Protest held against alleged abduction of PTM activists

islamabad - A large number of people from different segments of society on Saturday staged a protest demonstration against the alleged abduction of the activists of the Pashtun Tahaffuz Movement.

Students, intellectuals, political activists and citizens gathered outside the National Press Club, Islamabad to protest the alleged crackdown on the organisers and activists in Karachi prior to a rally called by the PTM.

The protest focused in particular on the Karachi University’s professor Dr Riaz Ahmad as well as Hashim Khan who were instrumental in organising the protests after the killing of Naqibullah Mehsud in a fake encounter of the Karachi police which led to the formation of the PTM. 

Protestors raised slogans at the Press Club for an hour before embarking on a peaceful march to the Super Market and from where they dispersed peacefully.

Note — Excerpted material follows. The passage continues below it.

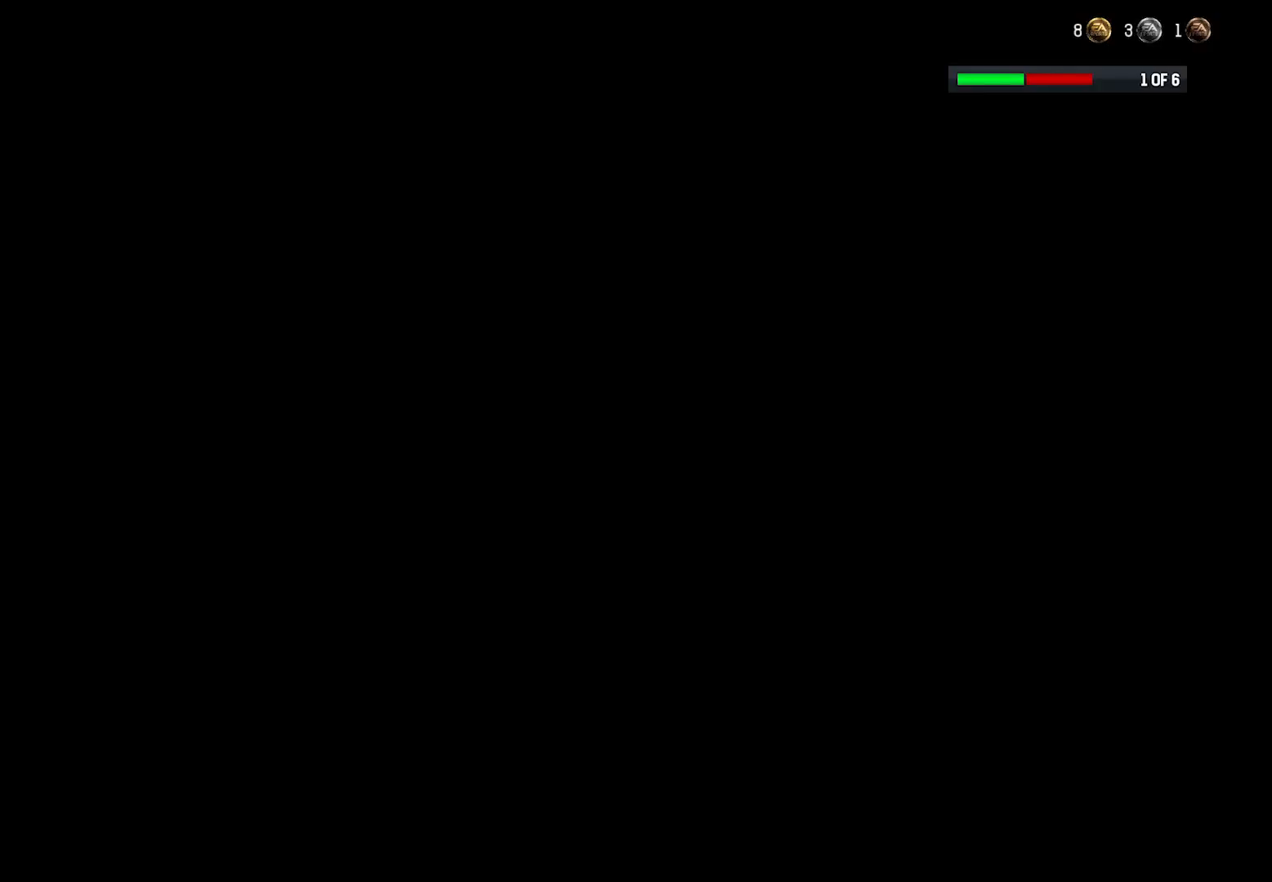
{"buttons": [], "left_stick": "center", "events": []}
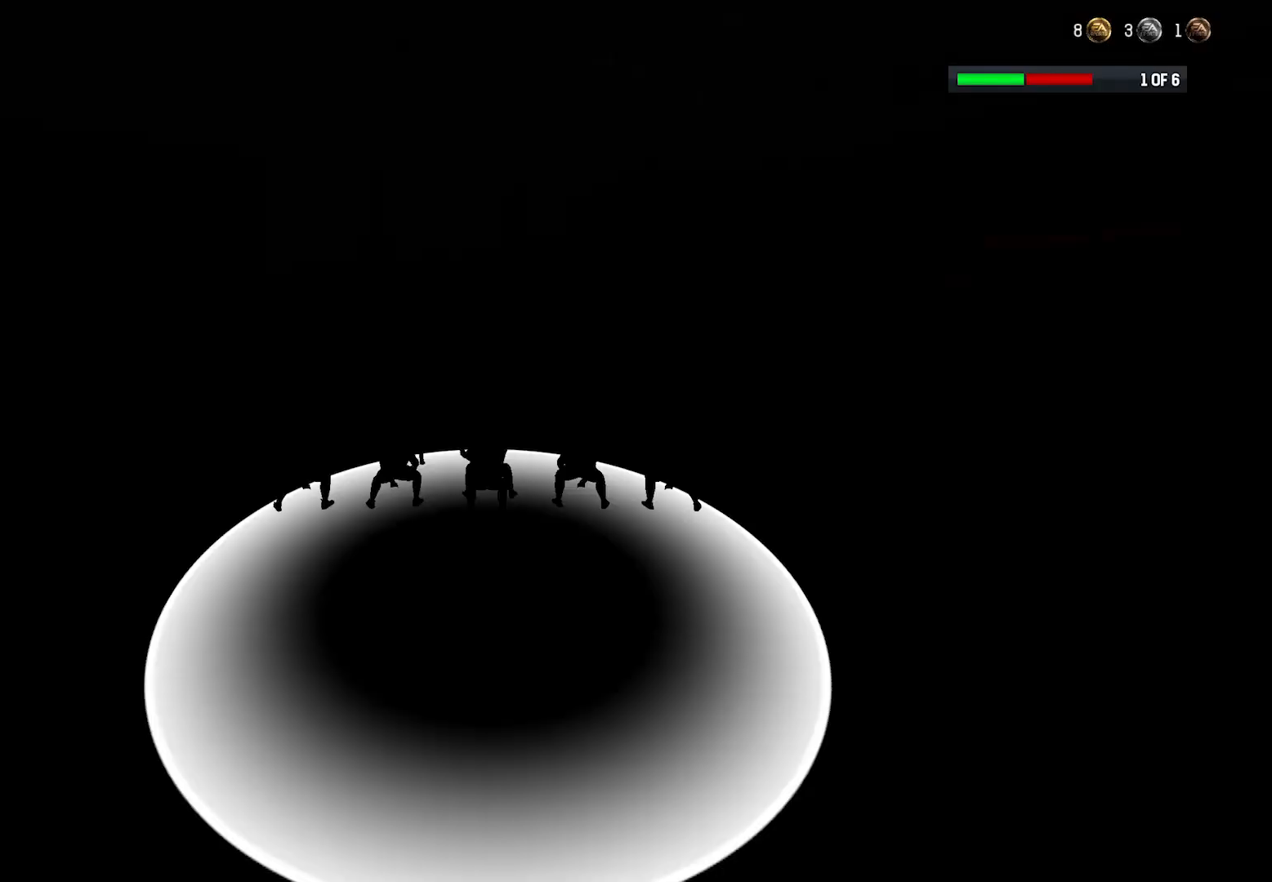
{"buttons": [], "left_stick": "center", "events": []}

Addressing the protestors, Awami Workers Party leaders Ammar Rashid and Alia Amirali said that the youth of FATA who assembled under the banner of the PTM, only demanded their constitutional rights to be safeguarded.

Alia Amirali said: “State repression over the decades has never succeeded in containing the popular demands of ordinary people and the clampdown prior to the Karachi rally would also prove unsuccessful again”.

Speaking on the occasion, an activist Junaid Babar said that the arrests of people like Dr Riaz Ahmed revealed that the PTM is gaining popularity among all peace-loving and democratic people across the country.

He said that on the PTM’s call a wide cross-section of Karachi’s population, as well as activists from across Sindh, are coming out to share their demands for equal citizenship rights and accountability of those elements in the state that are responsible for the dastardly practice of enforced disappearances and extra-judicial killings.

The protest ended with a pledge by Jahanzeb Wazir to firmly stand with all pro-democracy movements such as the PTM.

“The resort of the state’s coercive tactics is an indicator of weakness rather than strength,” he said, saying crackdown on peaceful and democratic voices is no longer accepted by a wide cross-section of young people which now constitute the single biggest demographic group in Pakistan. The genuine public interest, he said, will now increasingly be determined by these emergent democratic voices.